A total of 16 children have been treated in our unit of which 10 underwent surgical widening of the pyriform aperture. The mean age at surgery was 14 days old. Two complications following surgery were observed which included one restenosis and one patient developing granulation tissue in the nasal cavity. Apart from SMMCI other anomalies noted in our patients were choanal atresia, velocardiofacial syndrome, midfacial hypoplasia and tuberous sclerosis.
Conclusions
Congenital nasal pyriform aperture stenosis is a rare but treatable cause of neonatal upper airway obstruction. Clinical management of these children is multidisciplinary to rule out potential malformations that may coexist. Treatment is either conservative or surgical and is dependent upon the severity of symptoms.
References
1. Douglas B. The relief of vestibular nasal obstruction by partial resection of the nasal process of the superior process of the maxilla. Plast Reconstr Surg 1952;9(1):42-51.

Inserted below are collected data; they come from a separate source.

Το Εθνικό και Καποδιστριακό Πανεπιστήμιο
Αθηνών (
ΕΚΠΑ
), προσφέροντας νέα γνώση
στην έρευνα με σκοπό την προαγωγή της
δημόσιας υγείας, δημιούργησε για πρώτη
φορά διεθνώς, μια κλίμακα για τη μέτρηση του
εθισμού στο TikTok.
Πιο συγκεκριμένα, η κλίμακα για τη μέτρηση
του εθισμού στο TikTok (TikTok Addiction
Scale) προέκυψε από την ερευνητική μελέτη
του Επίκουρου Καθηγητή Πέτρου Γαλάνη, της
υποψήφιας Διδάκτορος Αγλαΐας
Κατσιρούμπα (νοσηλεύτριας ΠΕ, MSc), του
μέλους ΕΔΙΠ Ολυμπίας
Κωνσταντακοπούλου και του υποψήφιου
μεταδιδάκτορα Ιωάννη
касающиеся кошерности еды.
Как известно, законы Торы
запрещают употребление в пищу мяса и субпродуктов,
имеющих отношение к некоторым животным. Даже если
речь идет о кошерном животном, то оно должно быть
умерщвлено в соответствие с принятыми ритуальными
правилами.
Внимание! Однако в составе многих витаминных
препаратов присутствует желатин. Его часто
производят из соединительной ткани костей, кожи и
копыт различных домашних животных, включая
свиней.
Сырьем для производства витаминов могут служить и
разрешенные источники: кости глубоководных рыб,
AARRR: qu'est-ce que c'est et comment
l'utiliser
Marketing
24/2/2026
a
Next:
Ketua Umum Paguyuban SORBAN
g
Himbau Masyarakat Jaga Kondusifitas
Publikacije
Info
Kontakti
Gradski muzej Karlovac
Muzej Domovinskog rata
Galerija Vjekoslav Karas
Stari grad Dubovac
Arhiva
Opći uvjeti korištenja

2. Ey EH, Han BK, Towbin RB, Jaun WK. Bony inset stenosis as a cause of nasal airway obstruction. Radiology 1988;168:477-9.
3. Brown OE, Myer CM, Manning SC. Congenital nasal pyriform aperture stenosis. Laryngoscope 1989;99:86-91.
4. Blackmore K, Wynne DM. A case of solitary median maxillary central incisor syndrome with bilateral pyriform aperture stenosis and choanal atresia. Int J Pediatr Otorhi 2010;74:967-9.
5. Visvanathan V, Wynne DM. Congenital nasal pyriform aperture stenosis. A report of 10 cases and literature review. Int J Pediatr Otorhi 2012;76(1):28-30.
Declaration of competing interests: None declared.